I’d been on my feet for six hours straight at Merlotte’s Bar, and every time some customer had under-tipped, or some fool had patted my fanny, I’d reminded myself that in a short while I’d be with my boyfriend, having incredible sex and basking in his attention.
That didn’t appear to be happening.
I inhaled slowly and steadily and glared at Bill’s back. It was a wonderful back, with broad shoulders, and I had planned on seeing it bare with my nails dug into it. I had counted on that very strongly. I exhaled, slowly and steadily.
“Be with you in a minute,” Bill said. On the screen, there was a snapshot of a distinguished man with silver hair and a dark tan. He looked sort of Anthony Quinn–type sexy, and he looked powerful. Under the picture was a name, and under that was some text. “Born 1756 in Sicily,” it began. Just as I opened my mouth to comment that vampiresdid appear in photographs despite the legend, Bill twisted around and realized I was reading.
He hit a button and the screen went blank.
I stared at him, not quite believing what had just happened.
“Sookie,” he said, attempting a smile. His fangs were retracted, so he was totally not in the mood in which I’d hoped to find him; he wasn’t thinking of me carnally. Like all vampires, his fangs are only fully extended when he’s in the mood for the sexy kind of lust, or the feeding-and-killing kind of lust. (Sometimes, those lusts all get kind of snarled up, and you get your dead fang-bangers. But that element of danger is what attracts most fang-bangers, if you ask me.) Though I’ve been accused of being one of those pathetic creatures that hang around vampires in the hope of attracting their attention, there’s only one vampire I’m involved with (at least voluntarily) and it was the one sitting right in front of me. The one who was keeping secrets from me. The one who wasn’t nearly glad enough to see me.
“Bill,” I said coldly. Something was Up, with a capitalU . And it wasn’t Bill’s libido. (Libido had just been on my Word-A-Day calendar.)
“You didn’t see what you just saw,” he said steadily. His dark brown eyes regarded me without blinking.
“Uh-huh,” I said, maybe sounding just a little sarcastic. “What are you up to?”
“I have a secret assignment.”
I didn’t know whether to laugh or stalk away in a snit. So I just raised my eyebrows and waited for more. Bill was the investigator for Area 5, a vampire division of Louisiana. Eric, the head of Area 5, had never given Bill an “assignment” that was secret from me before.
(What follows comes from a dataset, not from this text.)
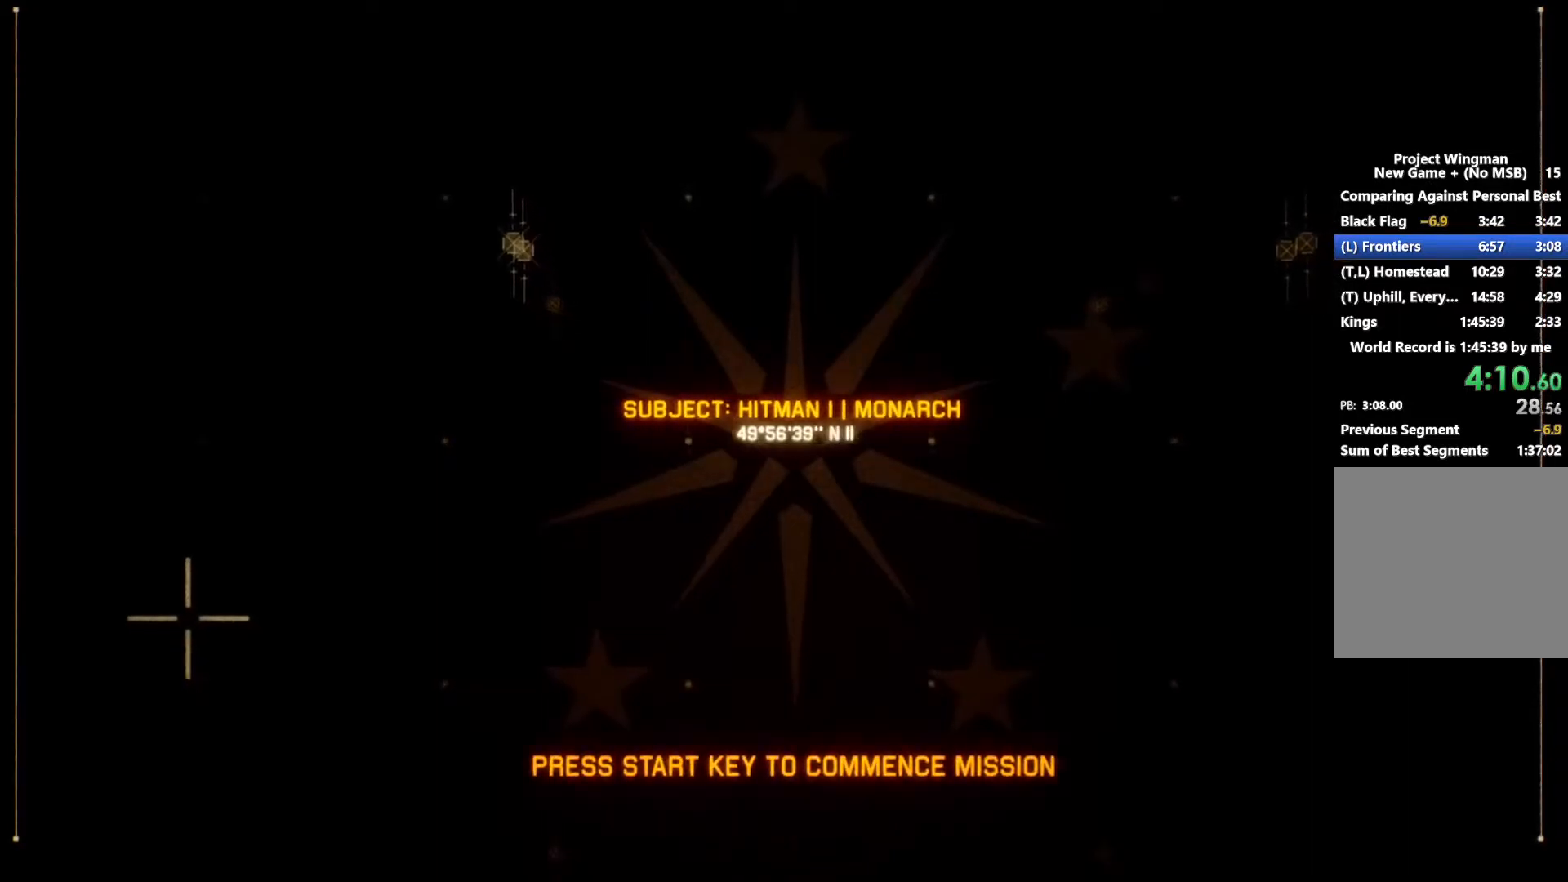
{"buttons": ["R2"], "left_stick": "center", "right_stick": "center", "button_events": []}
In fact, I was usually an integral part of the investigation team, however unwilling I might be.
“Eric must not know. None of the Area 5 vampires can know.”
My heart sank. “So—if you’re not doing a job for Eric, who are you working for?” I knelt because my feet were so tired, and I leaned against Bill’s knees.
“The queen of Louisiana,” he said, almost in a whisper.
Because he looked so solemn, I tried to keep a straight face, but it was no use.